Analisando por esse lado do raciocínio de Vossa Excelência, que tenho como uma posição absolutamente sustentável, não veria, igualmente, a competência do Município para legislar num sentido protetivo de uma minoria ou de uma empresa mais fraca, p.ex. Até porque uma grande empresa, dependendo da cidade – e a cidade aqui é Lagoa Vermelha –, não vai encher de farmácias o Município, a não ser que tome conta do mercado e compre as demais.

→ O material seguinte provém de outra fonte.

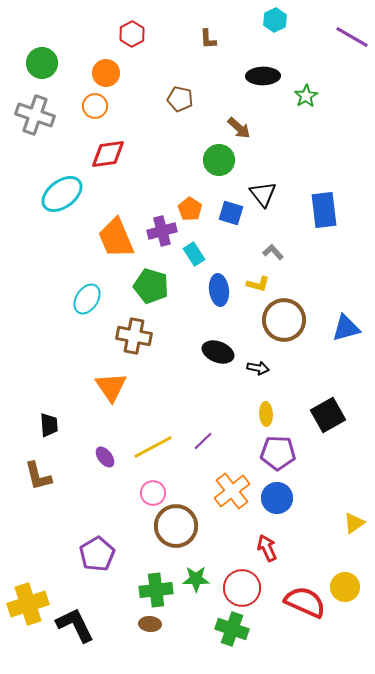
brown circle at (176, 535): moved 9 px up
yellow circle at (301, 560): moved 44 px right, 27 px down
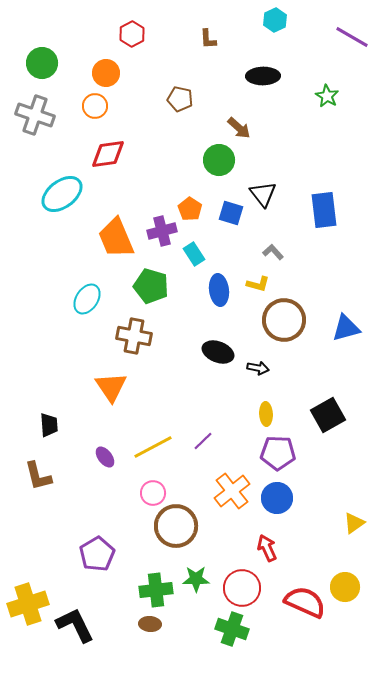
green star at (306, 96): moved 21 px right; rotated 10 degrees counterclockwise
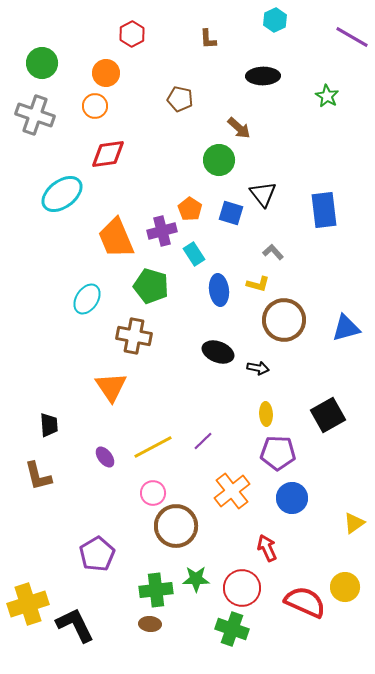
blue circle at (277, 498): moved 15 px right
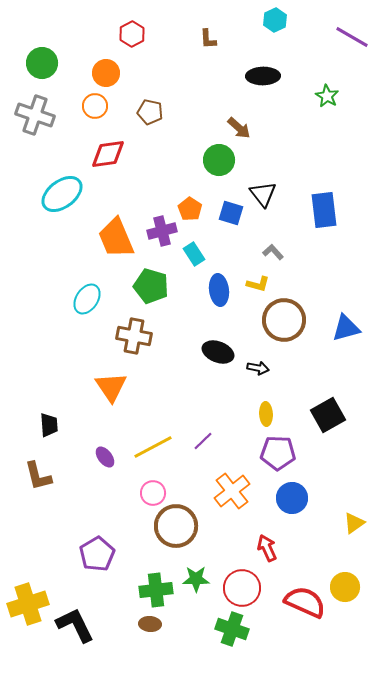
brown pentagon at (180, 99): moved 30 px left, 13 px down
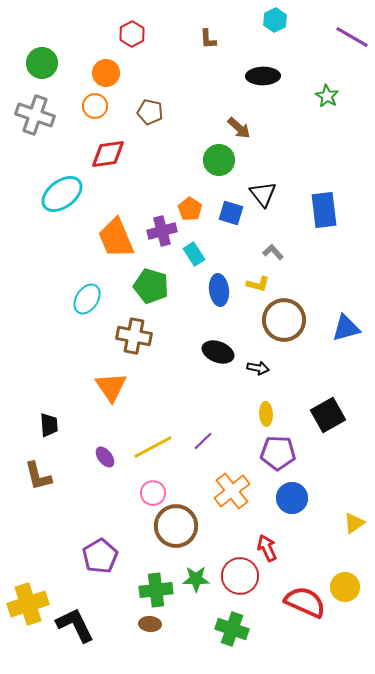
purple pentagon at (97, 554): moved 3 px right, 2 px down
red circle at (242, 588): moved 2 px left, 12 px up
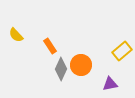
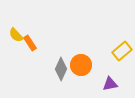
orange rectangle: moved 20 px left, 3 px up
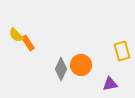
orange rectangle: moved 2 px left
yellow rectangle: rotated 66 degrees counterclockwise
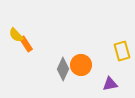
orange rectangle: moved 2 px left, 1 px down
gray diamond: moved 2 px right
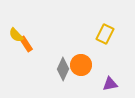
yellow rectangle: moved 17 px left, 17 px up; rotated 42 degrees clockwise
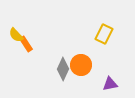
yellow rectangle: moved 1 px left
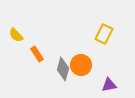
orange rectangle: moved 11 px right, 10 px down
gray diamond: rotated 10 degrees counterclockwise
purple triangle: moved 1 px left, 1 px down
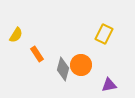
yellow semicircle: rotated 105 degrees counterclockwise
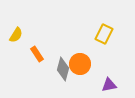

Mas aí estamos na regra da livre concorrência, ou seja, o menor é engolido pelo maior, a não ser que haja a exceção constitucional da regra protetiva, que deva ser feita reserva de mercado para alguém ou para determinado setor, o que não é o caso, repita-se.

E se recai assim, de certa forma, no mesmo raciocínio, de que, independentemente da prova, não pode haver essa proibição de abertura das farmácias com base no interesse local.

Senhor Presidente, eu estaria, com essas singelas considerações,  negando provimento ao recurso, com a vênia dos votos de Vossas Excelências.

 

 

DES. JOÃO ARMANDO BEZERRA CAMPOS - Presidente - Apelação Reexame Necessário nº 70012083762, Comarca de Lagoa Vermelha: "POR MAIORIA, DERAM PROVIMENTO AO APELO, PREJUDICADO O REEXAME NECESSÁRIO. VENCIDO O EMINENTE DESEMBARGADOR ADÃO SERGIO DO NASCIMENTO CASSIANO."